I understand the point you're making, but I think it's not a good one.
The failure mode for getting a self-driving car right is grave. The failure mode for rendering game graphics imperfectly is to require a bit of suspension of disbelief (it's not a linear spectrum given the famous uncanney valley, etc., I'm aware). Games already have plenty of abstract graphics, invisible walls, and other cludges that require buy-in from users. It's a lot easier to scale that wall.
The statement was one of capability. There are some things that the tech is flatly not capable of, and that it will take time to develop the capability of. Even if there were no safety concerns at all and we lived in a cotton candy bubble world, self driving cars still have hard failure modes.
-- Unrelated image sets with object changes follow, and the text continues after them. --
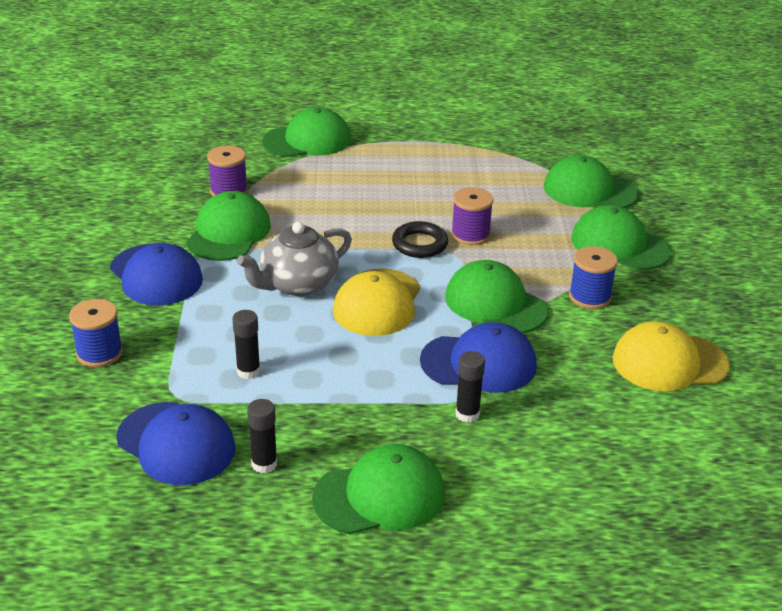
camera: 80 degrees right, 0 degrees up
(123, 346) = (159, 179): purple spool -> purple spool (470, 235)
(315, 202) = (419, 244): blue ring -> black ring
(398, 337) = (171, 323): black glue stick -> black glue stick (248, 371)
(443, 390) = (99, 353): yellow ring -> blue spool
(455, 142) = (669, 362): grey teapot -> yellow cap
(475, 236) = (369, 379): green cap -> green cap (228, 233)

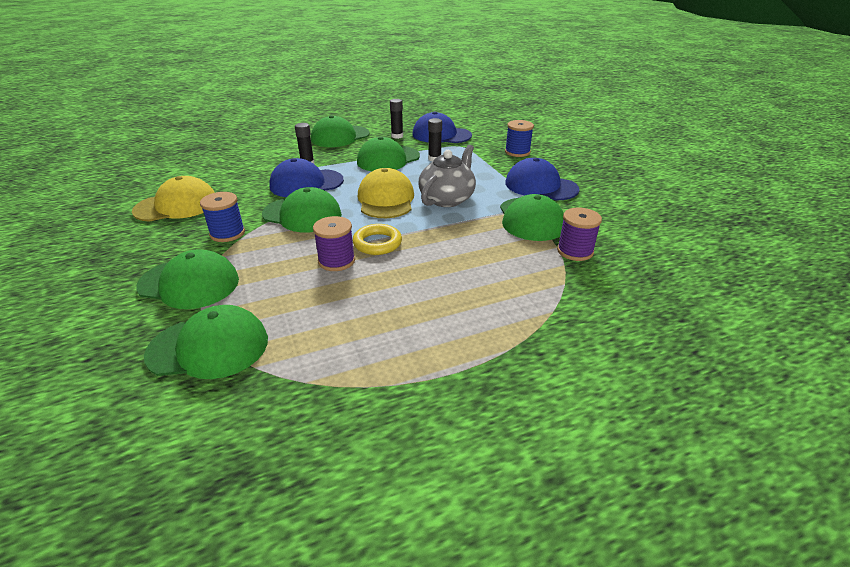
camera: 160 degrees right, 0 degrees up
(307, 140) = (576, 333): green cap -> green cap (388, 159)
(419, 244) = (377, 243): black ring -> yellow ring

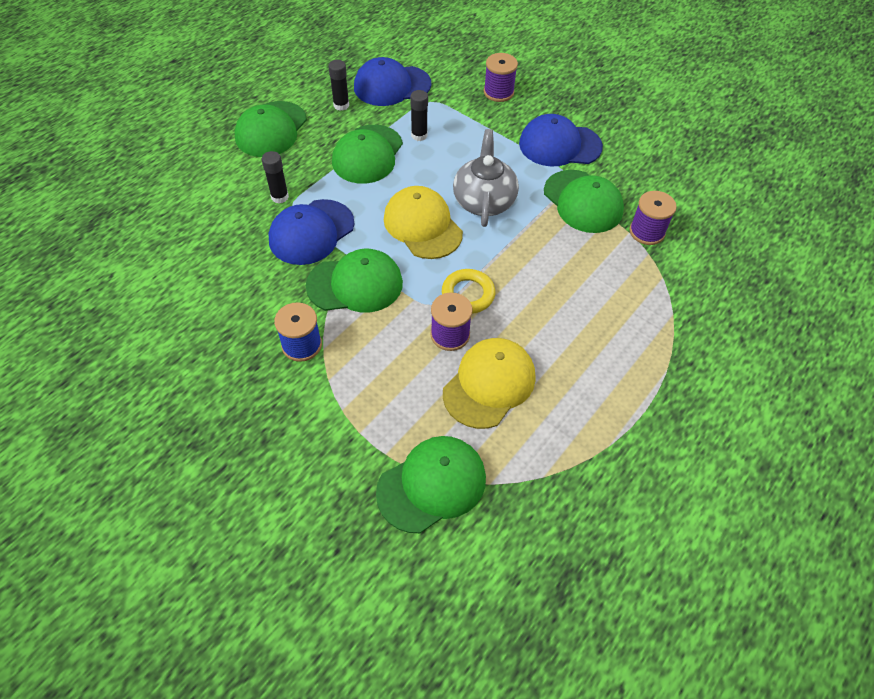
camera: 30 degrees left, 20 degrees up
(176, 206) = (194, 328): yellow cap -> yellow cap (489, 384)
(189, 283) = (335, 426): green cap -> none
(517, 152) = (498, 92): blue spool -> purple spool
The tech is not capable, and will not develop the capability next week, either.
The point being made is that the tech is moving fast, at least according to the marketing, but a revolution is not happening ever week. "This is the worst it'll ever be" is an increasingly tired refrain when things seem to be stagnating more than ever. The mentioned behavior will take longer a good amount of time, it's silly to wait around for it when it is not unlikely it may never come.
The failure mode for getting a self-driving car right is grave. The failure mode for rendering game graphics imperfectly is to require a bit of suspension of disbelief (it's not a linear spectrum given the famous uncanney valley, etc., I'm aware). Games already have plenty of abstract graphics, invisible walls, and other cludges that require buy-in from users. It's a lot easier to scale that wall.